Arabanın kapısını açıyor ve küçücük poposu ile kocaman popomu iteliyor, ilişiyor, yüzünü cama çeviriyor, bize bakmadan utangaç tavırlarla gitmemiz gereken yeri eliyle işaret ederek anlatıyor. Bir çatak çocukta peşimizden tozu dumanı kata kata geliyor. İstanbul'da hangi çocuk bu kadar fütursuz bir güvenle bir başkasının arabasına biner diye düşünüyorum. Bu çocuklar kuşku duymadan bizi baştan doğru sayıyorlar, inanıyorlar. Belkide bu köyün çocukları, Tanrıların efendisi Sin'in koruması altındadır. Çocuklar ya da köyün küçük adamları, iyi ya da kötüyü adamın gözünden anlıyorlar. Arabadan iniyoruz, elimizden tutarak bizi bir mağraya götürüyorlar. Kırık dökük Türkçeleri ile Pognon Mağrasındaki rölyöfleri gösteriyorlar. 2500 yıldır hiç kıpırdaman duran kral ve tanrı kabartmaları bir dile gelse neler anlatırlar diye düşünüyoruz. Çocuklar sabırsızca elimizden çekleye çekeleye "Kutsal Tepe"ye çıkmamızı istiyorlar. Tanrının unuttuğunu düşündüğümüz bu topraklarda, Soğmatar'ı kuşbakışı gören Kutsal Tepe'de tanrılar ile karşılaşıyoruz. Kayaya oyulmuş, Samaş (güneş) ve Sin(ay) bizleri selamlıyor. 2500 yıldır orada olduklarını ise tepenin üzerine atmış oldukları imzalarından anlıyoruz. Süryanice çivi yazılarını köyün küçük adamları göstermeseydiler kesinlikle göremezdik. Doğu'daki en iyi rehberler köyün çocukları oluyorlar.

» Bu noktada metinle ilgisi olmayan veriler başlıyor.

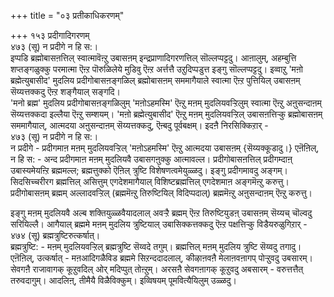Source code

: +++
title = "०३ प्रतीकाधिकरणम्"

+++
१५३ प्रदीगादिगरणम्  
४७३ (सू) न प्रदीगे न हि स:।  
इप्पडि ब्रह्मोबासऩत्तिल् स्वात्मावॆऩ्ऱु उबासऩम् इन्द्रप्राणादिगरणत्तिल् सॊल्लप्पट्टदु। आऩालुम्, अहम्बुत्ति शप्तङ्गळुक्कु परमात्मा ऎऩ्ऱ पॊरुळिलेये मुडिवु ऎऩ्ऱ अर्त्तत्तै उऱुदिप्पडुत्त इङ्गु सॊल्लप्पट्टदु। इव्वाऱु 'मऩो ब्रह्मेत्युबासीद' मुदलिय प्रदीगोबासऩङ्गळिल् ब्रह्मोबासऩम् सममागैयाले स्वात्मा ऎऩ्ऱ पुत्तियिल् उबासऩम् सॆय्यत्तक्कदु ऎऩ्ऱ शङ्गैयाल् सङ्गदि।  
'मनो ब्रह्म' मुदलिय प्रदीगोबासऩङ्गळिलुम् 'मऩोऽहमस्मि' ऎऩ्ऱु मऩम् मुदलियवऱ्ऱिलुम् स्वात्मा ऎऩ्ऱु अऩुसन्दाऩम् सॆय्यत्तक्कदा इल्लैया ऎऩ्ऱु सम्शयम्। 'मऩो ब्रह्मेत्युबासीद' ऎऩ्ऱु मऩम् मुदलियवऱ्ऱिल् उबासऩत्तिऱ्कु ब्रह्मोबासऩम् सममागैयाल्, आत्मदया अऩुसन्दाऩम् सॆय्यत्तक्कदु, ऎऩ्बदु पूर्वबक्षम्। इदऩै निरसिक्किऱार् -  
४७३ (सू) न प्रदीगे न हि स:।  
न प्रदीगे - प्रदीगमाऩ मऩम् मुदलियवऱ्ऱिल् 'मऩोऽहमस्मि' ऎऩ्ऱु आत्मदया उबासऩम् {सॆय्यक्कूडादु।} एऩॆऩिल्, न हि स: - अन्द प्रदीगमाऩ मऩम् मुदलियवै उबासगऩुक्कु आत्मावल्ल। प्रदीगोबासऩत्तिल् प्रदीगम्दाऩ् उबास्यमेयऩ्ऱि ब्रह्ममल्ल; ब्रह्मत्तुक्को ऎऩिल् त्रुष्टि विशेषणत्वमेयुळ्ळदु। इङ्गु प्रदीगमावदु अङ्गम्। सिदसिच्चरीरग ब्रह्मत्तिल् असित्तुम् एगदेशमागैयाल् विशिष्टब्रह्मत्तिल् एगदेशमाऩ अङ्गमॆऩ्ऱु करुत्तु। प्रदीगोबासऩम् ब्रह्मम् अल्लादवऱ्ऱिल् (ब्रह्ममॆऩ्ऱु तिरुष्टियिल् विदिप्पदाल्) ब्रह्ममॆऩ्ऱु अऩुसन्दाऩम् ऎऩ्ऱु करुत्तु।

इङ्गु मऩम् मुदलियवै अल्ब शक्तियुळ्ळवैयादलाल् अवऱ्ऱै ब्रह्मम् ऎऩ्ऱ तिरुष्टियुडऩ् उबासऩम् सॆय्यच् चॊल्वदु सरियिल्लै। आगैयाल् ब्रह्ममे मऩम् मुदलिय त्रुष्टियाल् उबासिक्कत्तक्कदु ऎऩ्ऱ पक्षत्तिऱ्कु विडैयरुळुगिऱार् -  
४७४ (सू) ब्रह्मत्रुष्टिरुत्कर्षात्।  
ब्रह्मत्रुष्टि: - मऩम् मुदलियवऱ्ऱिल् ब्रह्मत्रुष्टि सॆय्वदे तगुम्। ब्रह्मत्तिल् मऩम् मुदलिय त्रुष्टि सॆय्वदु तगादु। एऩॆऩिल्, उत्कर्षात् - मऩआदिगळैविड ब्रह्ममे सिऱन्ददादलाल्, कीऴाऩवऩै मेलाऩवऩागप् पोऱ्ऱुवदु उबसारम्। सेवगऩै राजावागक् कूऱुवदिल् ओर् मदिप्पुत् तोऩ्ऱुम्। अरसऩै सेवगऩागक् कूऱुवदु अबसारम् - वरुत्तत्तैत् तरुवदागुम्। आदलिऩ्, तीमैयै विळैविक्कुम्। इव्विषयम् पूमवित्यैयिलुम् उळ्ळदु।

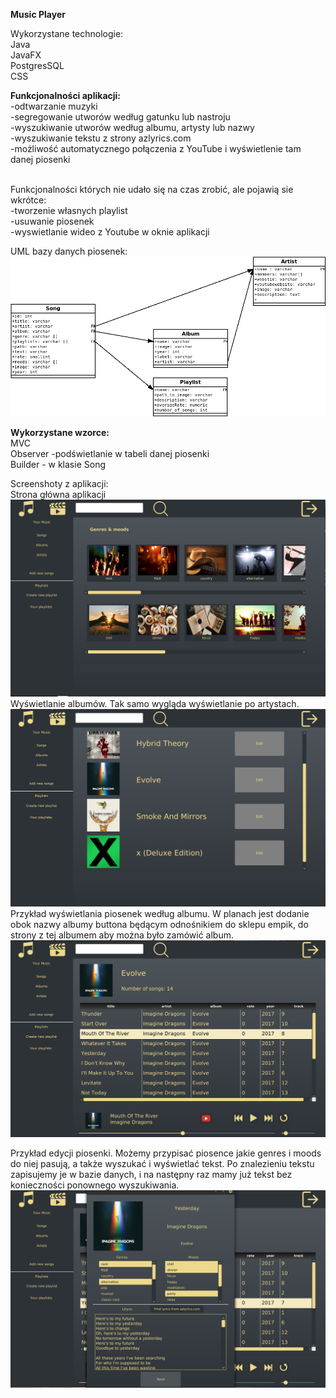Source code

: <strong>Music Player</strong>

Wykorzystane technologie:<br/>
Java<br/>
JavaFX<br/>
PostgresSQL<br/>
CSS<br/>

<strong>Funkcjonalności aplikacji:</strong><br/>
-odtwarzanie muzyki<br/>
-segregowanie utworów według gatunku lub nastroju<br/>
-wyszukiwanie utworów według albumu, artysty lub nazwy<br/>
-wyszukiwanie tekstu z strony azlyrics.com<br/>
-możliwość automatycznego połączenia z YouTube i wyświetlenie tam danej piosenki<br/>
<br/>

Funkcjonalności których nie udało się na czas zrobić, ale pojawią sie wkrótce:<br/>
-tworzenie własnych playlist<br/>
-usuwanie piosenek<br/>
-wyswietlanie wideo z Youtube w oknie aplikacji<br/>

UML bazy danych piosenek:
![Image description](https://github.com/DanielVeB/Player/blob/master/src/main/resources/baza/playerbaza.png)

<strong>Wykorzystane wzorce:</strong><br/>
MVC<br/>
Observer -podświetlanie w tabeli danej piosenki <br/>
Builder - w klasie Song<br/>


Screenshoty z aplikacji:<br/>
Strona główna aplikacji
![Image description](https://github.com/DanielVeB/Player/blob/master/src/main/resources/screenshots/1.png)
Wyświetlanie albumów. Tak samo wygląda wyświetlanie po artystach.
![Image description](https://github.com/DanielVeB/Player/blob/master/src/main/resources/screenshots/2.png)
Przykład wyświetlania piosenek według albumu. W planach jest dodanie obok nazwy albumy buttona będącym odnośnikiem do sklepu empik, do strony z tej albumem aby można było zamówić album.
![Image description](https://github.com/DanielVeB/Player/blob/master/src/main/resources/screenshots/3.png)

Przykład edycji piosenki. Możemy przypisać piosence jakie genres i moods do niej pasują, a także wyszukać i wyświetlać tekst.
Po znalezieniu tekstu zapisujemy je w bazie danych, i na następny raz mamy już tekst bez konieczności ponownego wyszukiwania.
![Image description](https://github.com/DanielVeB/Player/blob/master/src/main/resources/screenshots/4.png)

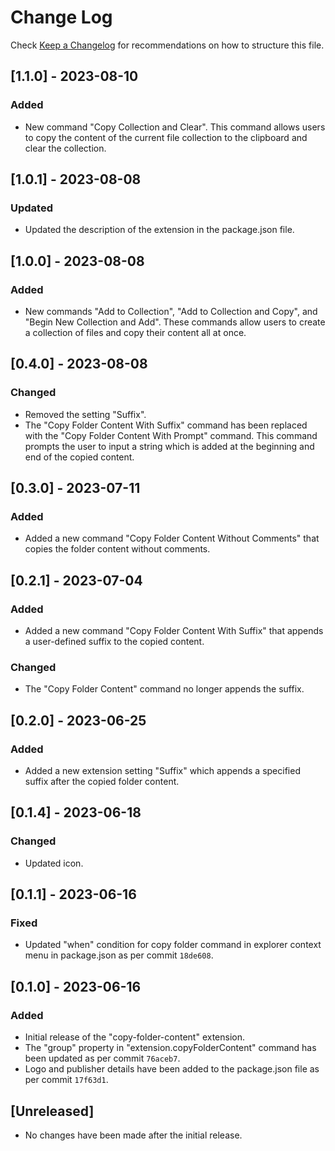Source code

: # Change Log

Check [Keep a Changelog](http://keepachangelog.com/) for recommendations on how to structure this file.

## [1.1.0] - 2023-08-10

### Added

- New command "Copy Collection and Clear". This command allows users to copy the content of the current file collection to the clipboard and clear the collection.

## [1.0.1] - 2023-08-08

### Updated

- Updated the description of the extension in the package.json file.

## [1.0.0] - 2023-08-08

### Added

- New commands "Add to Collection", "Add to Collection and Copy", and "Begin New Collection and Add". These commands allow users to create a collection of files and copy their content all at once.

## [0.4.0] - 2023-08-08

### Changed

- Removed the setting "Suffix".
- The "Copy Folder Content With Suffix" command has been replaced with the "Copy Folder Content With Prompt" command. This command prompts the user to input a string which is added at the beginning and end of the copied content.

## [0.3.0] - 2023-07-11

### Added

- Added a new command "Copy Folder Content Without Comments" that copies the folder content without comments.

## [0.2.1] - 2023-07-04

### Added

- Added a new command "Copy Folder Content With Suffix" that appends a user-defined suffix to the copied content.

### Changed

- The "Copy Folder Content" command no longer appends the suffix.

## [0.2.0] - 2023-06-25

### Added

- Added a new extension setting "Suffix" which appends a specified suffix after the copied folder content.

## [0.1.4] - 2023-06-18

### Changed

- Updated icon.

## [0.1.1] - 2023-06-16

### Fixed

- Updated "when" condition for copy folder command in explorer context menu in package.json as per commit `18de608`.

## [0.1.0] - 2023-06-16

### Added

- Initial release of the "copy-folder-content" extension.
- The "group" property in "extension.copyFolderContent" command has been updated as per commit `76aceb7`.
- Logo and publisher details have been added to the package.json file as per commit `17f63d1`.

## [Unreleased]

- No changes have been made after the initial release.
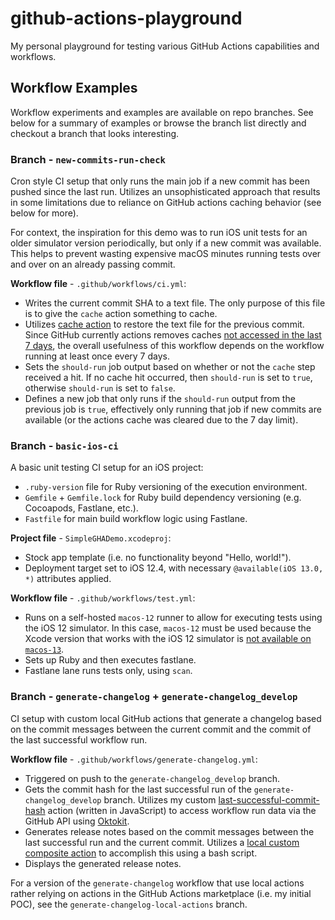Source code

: # github-actions-playground

My personal playground for testing various GitHub Actions capabilities and workflows.

## Workflow Examples

Workflow experiments and examples are available on repo branches. See below for a summary of examples or browse the branch list directly and checkout a branch that looks interesting.

### Branch - `new-commits-run-check`

Cron style CI setup that only runs the main job if a new commit has been pushed since the last run. Utilizes an unsophisticated approach that results in some limitations due to reliance on GitHub actions caching behavior (see below for more).

For context, the inspiration for this demo was to run iOS unit tests for an older simulator version periodically, but only if a new commit was available. This helps to prevent wasting expensive macOS minutes running tests over and over on an already passing commit.

**Workflow file** - `.github/workflows/ci.yml`:

* Writes the current commit SHA to a text file. The only purpose of this file is to give the `cache` action something to cache.
* Utilizes [cache action](https://github.com/actions/cache) to restore the text file for the previous commit. Since GitHub currently actions removes caches [not accessed in the last 7 days](https://docs.github.com/en/actions/using-workflows/caching-dependencies-to-speed-up-workflows#usage-limits-and-eviction-policy), the overall usefulness of this workflow depends on the workflow running at least once every 7 days.
* Sets the `should-run` job output based on whether or not the `cache` step received a hit. If no cache hit occurred, then `should-run` is set to `true`, otherwise `should-run` is set to `false`.
* Defines a new job that only runs if the `should-run` output from the previous job is `true`, effectively only running that job if new commits are available (or the actions cache was cleared due to the 7 day limit).

### Branch - `basic-ios-ci`

A basic unit testing CI setup for an iOS project:

* `.ruby-version` file for Ruby versioning of the execution environment.
* `Gemfile` + `Gemfile.lock` for Ruby build dependency versioning (e.g. Cocoapods, Fastlane, etc.).
* `Fastfile` for main build workflow logic using Fastlane.

**Project file** - `SimpleGHADemo.xcodeproj`:

* Stock app template (i.e. no functionality beyond "Hello, world!").
* Deployment target set to iOS 12.4, with necessary `@available(iOS 13.0, *)` attributes applied.

**Workflow file** - `.github/workflows/test.yml`:

* Runs on a self-hosted `macos-12` runner to allow for executing tests using the iOS 12 simulator. In this case, `macos-12` must be used because the Xcode version that works with the iOS 12 simulator is [not available on `macos-13`](https://stackoverflow.com/q/75142619/4343618).
* Sets up Ruby and then executes fastlane.
* Fastlane lane runs tests only, using `scan`.

### Branch - `generate-changelog` + `generate-changelog_develop`

CI setup with custom local GitHub actions that generate a changelog based on the commit messages between the current commit and the commit of the last successful workflow run.

**Workflow file** - `.github/workflows/generate-changelog.yml`:

* Triggered on push to the `generate-changelog_develop` branch.
* Gets the commit hash for the last successful run of the `generate-changelog_develop` branch. Utilizes my custom [last-successful-commit-hash](https://github.com/tylermilner/last-successful-commit-hash-action) action (written in JavaScript) to access workflow run data via the GitHub API using [Oktokit](https://www.npmjs.com/package/@actions/github).
* Generates release notes based on the commit messages between the last successful run and the current commit. Utilizes a [local custom composite action](.github/actions/generate-release-notes-action/README.md) to accomplish this using a bash script.
* Displays the generated release notes.

For a version of the `generate-changelog` workflow that use local actions rather relying on actions in the GitHub Actions marketplace (i.e. my initial POC), see the `generate-changelog-local-actions` branch.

Çocuklarla, Kutsal Tepe'den koşa koşa köye indik. Yanımızdaki kalemleri, çikolataları, tokaları verdik. Mahçup ama bir o kadar mutlu, çam sakızı çoban armağanı hediyelerimizi kabul ettiler. Aynı dili konuşamasakta, büyüklerin nerede olduğunu öğrenmeye çalıştık. Yaklaşık bir saat köyde gezinmemize rağmen hiçbir ebeveyne rastlamadık. Küçük adamlardan biri, babasının pamuk toplamaya gittiğini, diğeri, Harran'a nasıl gideceğimizi babasına sorabileceğimizi söyledi. Atladı arabaya, köyün çıkışındaki evine götürdü. Köydeki diğer evlere göre hallice bir evin önünde durduk. Meğer burası köyün okuluymuş ve ailesi burada yaşıyormuş. Okuldan çıkanlar köyün öğrencileri değil, ablası, abisi, maailesiymiş. Gittiğimizde bayramdı ve evin kadınları, çiçekli melamin tabaklarda, yalnızca misafir geldiğinde ikram edilen kurabiyeleri (şehirden alınmış) sundular, bizleri çekingen bakışlarla, kapı ardından izlediler. Kurabiyelerden sonra, şeker, kuruyemiş ikram ettiler. Çok fakir oldukları çocukların çıplak ayaklarından anlaşılan bu köyün, gönlü zengin insanlarına Sin ve Samaş'ın silkelenip güç vermesini diledik.
"Yağ yağ yağmur, teknede hamur tarlada çamur, ver allahım ver Soğmatar halkına aş, hamur."